What you have to do
Each line below with the word "התמחוי" needs to be copied.

[Dataset excerpts]
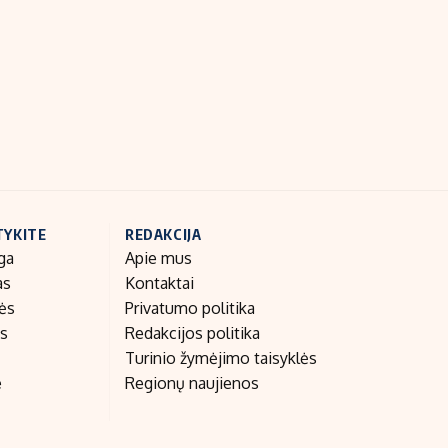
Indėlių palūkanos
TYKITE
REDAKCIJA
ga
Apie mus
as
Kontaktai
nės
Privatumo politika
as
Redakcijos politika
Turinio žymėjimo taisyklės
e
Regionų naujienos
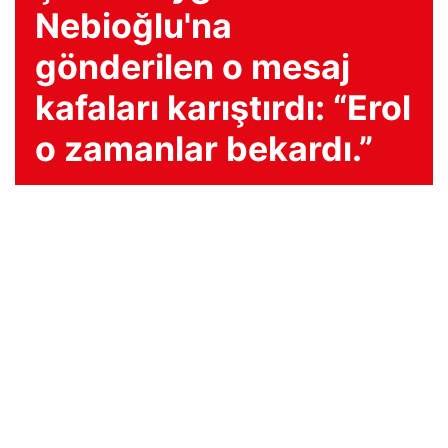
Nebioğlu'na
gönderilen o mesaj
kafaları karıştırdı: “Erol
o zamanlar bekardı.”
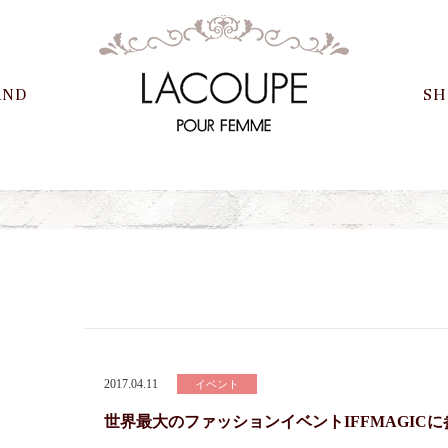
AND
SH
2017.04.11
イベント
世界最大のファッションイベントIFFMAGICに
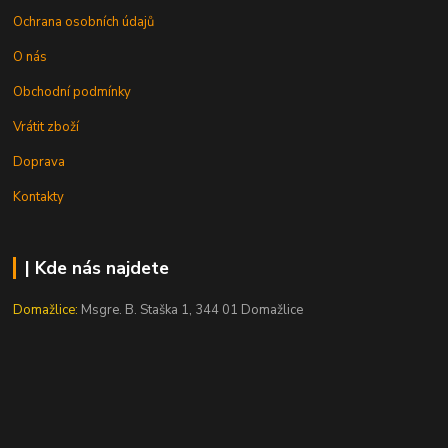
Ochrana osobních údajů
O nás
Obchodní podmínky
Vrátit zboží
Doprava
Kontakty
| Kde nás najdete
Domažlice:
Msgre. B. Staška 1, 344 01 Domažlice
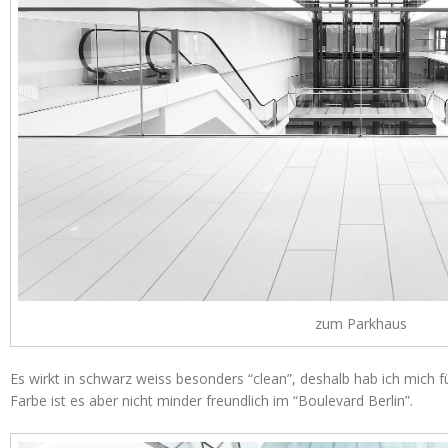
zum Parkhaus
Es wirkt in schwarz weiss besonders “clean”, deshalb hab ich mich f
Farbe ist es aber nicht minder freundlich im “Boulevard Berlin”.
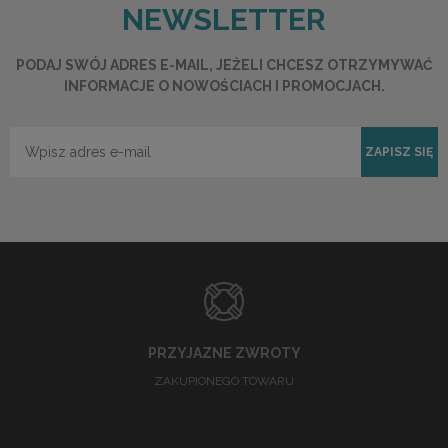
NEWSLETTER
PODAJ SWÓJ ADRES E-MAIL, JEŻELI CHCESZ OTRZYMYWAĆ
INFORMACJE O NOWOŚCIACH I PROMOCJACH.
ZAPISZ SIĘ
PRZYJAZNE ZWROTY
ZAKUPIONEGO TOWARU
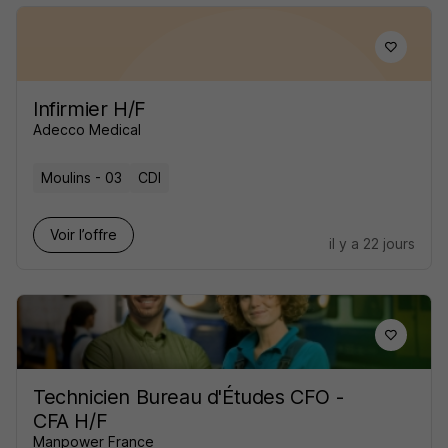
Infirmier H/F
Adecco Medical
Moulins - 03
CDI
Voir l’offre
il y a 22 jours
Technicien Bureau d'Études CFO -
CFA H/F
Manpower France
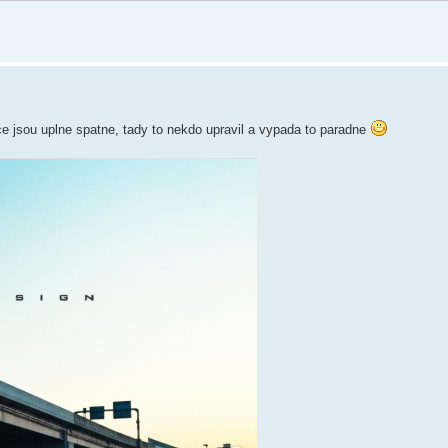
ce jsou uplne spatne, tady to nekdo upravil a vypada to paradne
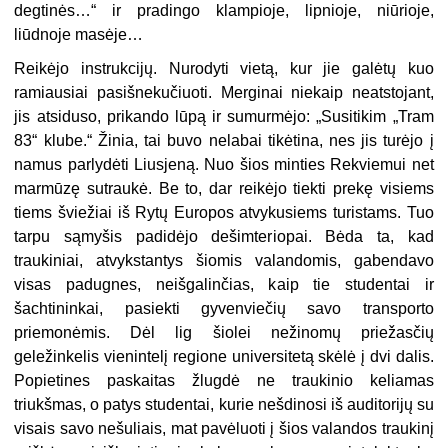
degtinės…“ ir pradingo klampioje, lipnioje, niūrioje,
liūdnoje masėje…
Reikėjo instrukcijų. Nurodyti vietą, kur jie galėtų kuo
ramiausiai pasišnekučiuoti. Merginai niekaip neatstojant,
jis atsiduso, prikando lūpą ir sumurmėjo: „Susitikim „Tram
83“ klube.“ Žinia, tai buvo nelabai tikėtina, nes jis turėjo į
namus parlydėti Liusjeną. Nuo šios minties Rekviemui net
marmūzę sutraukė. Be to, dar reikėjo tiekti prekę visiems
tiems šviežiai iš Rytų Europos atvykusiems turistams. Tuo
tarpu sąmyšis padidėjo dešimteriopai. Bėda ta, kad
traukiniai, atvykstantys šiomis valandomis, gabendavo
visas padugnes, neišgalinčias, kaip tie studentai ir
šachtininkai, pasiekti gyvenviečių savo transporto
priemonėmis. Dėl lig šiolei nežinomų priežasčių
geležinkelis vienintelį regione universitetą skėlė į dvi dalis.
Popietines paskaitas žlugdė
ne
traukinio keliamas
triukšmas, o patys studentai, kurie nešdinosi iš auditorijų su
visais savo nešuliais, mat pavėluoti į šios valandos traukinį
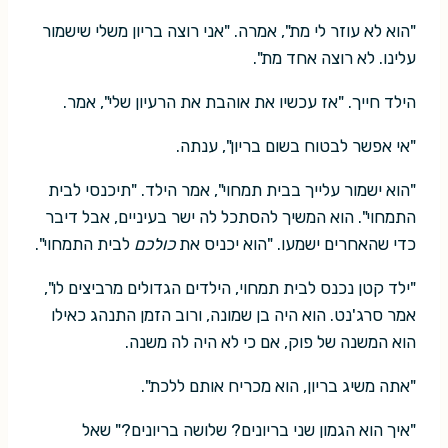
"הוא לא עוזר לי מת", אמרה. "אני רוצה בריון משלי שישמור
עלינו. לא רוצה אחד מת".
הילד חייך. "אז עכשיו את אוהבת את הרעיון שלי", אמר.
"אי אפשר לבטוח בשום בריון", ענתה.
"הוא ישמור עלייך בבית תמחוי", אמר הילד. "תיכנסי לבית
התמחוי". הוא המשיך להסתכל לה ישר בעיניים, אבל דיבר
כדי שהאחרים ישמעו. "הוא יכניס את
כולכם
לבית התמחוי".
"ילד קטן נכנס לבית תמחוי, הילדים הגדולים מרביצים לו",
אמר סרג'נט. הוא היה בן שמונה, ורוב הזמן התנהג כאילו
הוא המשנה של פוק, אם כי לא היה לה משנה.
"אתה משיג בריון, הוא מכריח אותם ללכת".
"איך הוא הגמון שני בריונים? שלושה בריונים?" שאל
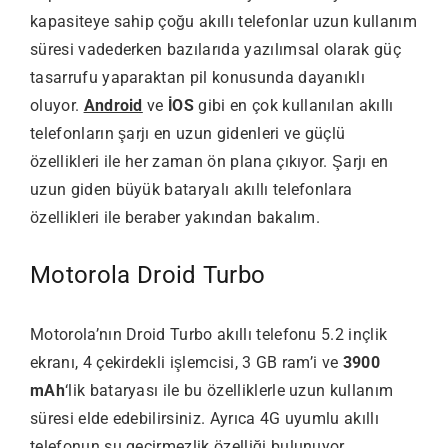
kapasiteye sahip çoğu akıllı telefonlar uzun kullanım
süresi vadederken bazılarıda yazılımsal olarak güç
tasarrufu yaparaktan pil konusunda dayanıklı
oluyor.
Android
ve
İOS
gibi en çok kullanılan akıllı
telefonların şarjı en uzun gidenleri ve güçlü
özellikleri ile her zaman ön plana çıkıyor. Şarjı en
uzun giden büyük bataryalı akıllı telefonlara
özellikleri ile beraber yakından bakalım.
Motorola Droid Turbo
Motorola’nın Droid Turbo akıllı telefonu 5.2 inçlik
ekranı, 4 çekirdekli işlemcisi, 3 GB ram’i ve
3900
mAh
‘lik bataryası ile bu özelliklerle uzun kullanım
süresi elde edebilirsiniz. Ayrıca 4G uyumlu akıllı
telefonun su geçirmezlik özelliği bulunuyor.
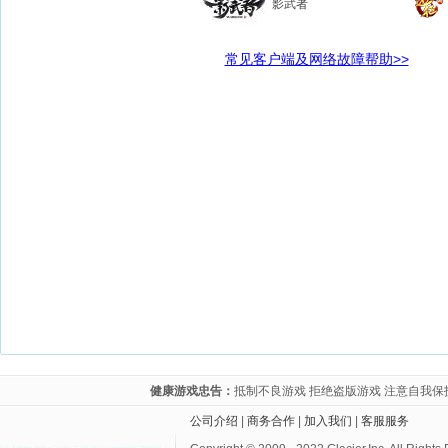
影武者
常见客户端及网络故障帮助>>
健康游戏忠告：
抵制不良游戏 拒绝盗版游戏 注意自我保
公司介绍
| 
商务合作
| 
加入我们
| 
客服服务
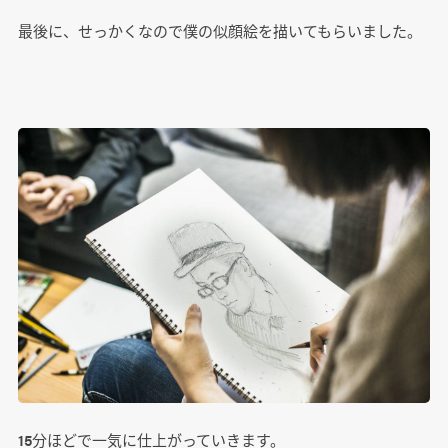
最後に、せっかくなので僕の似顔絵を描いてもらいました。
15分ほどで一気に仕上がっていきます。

Solution for this problem
התמחוי". הוא המשיך להסתכל לה ישר בעיניים, אבל דיבר
לבית התמחוי".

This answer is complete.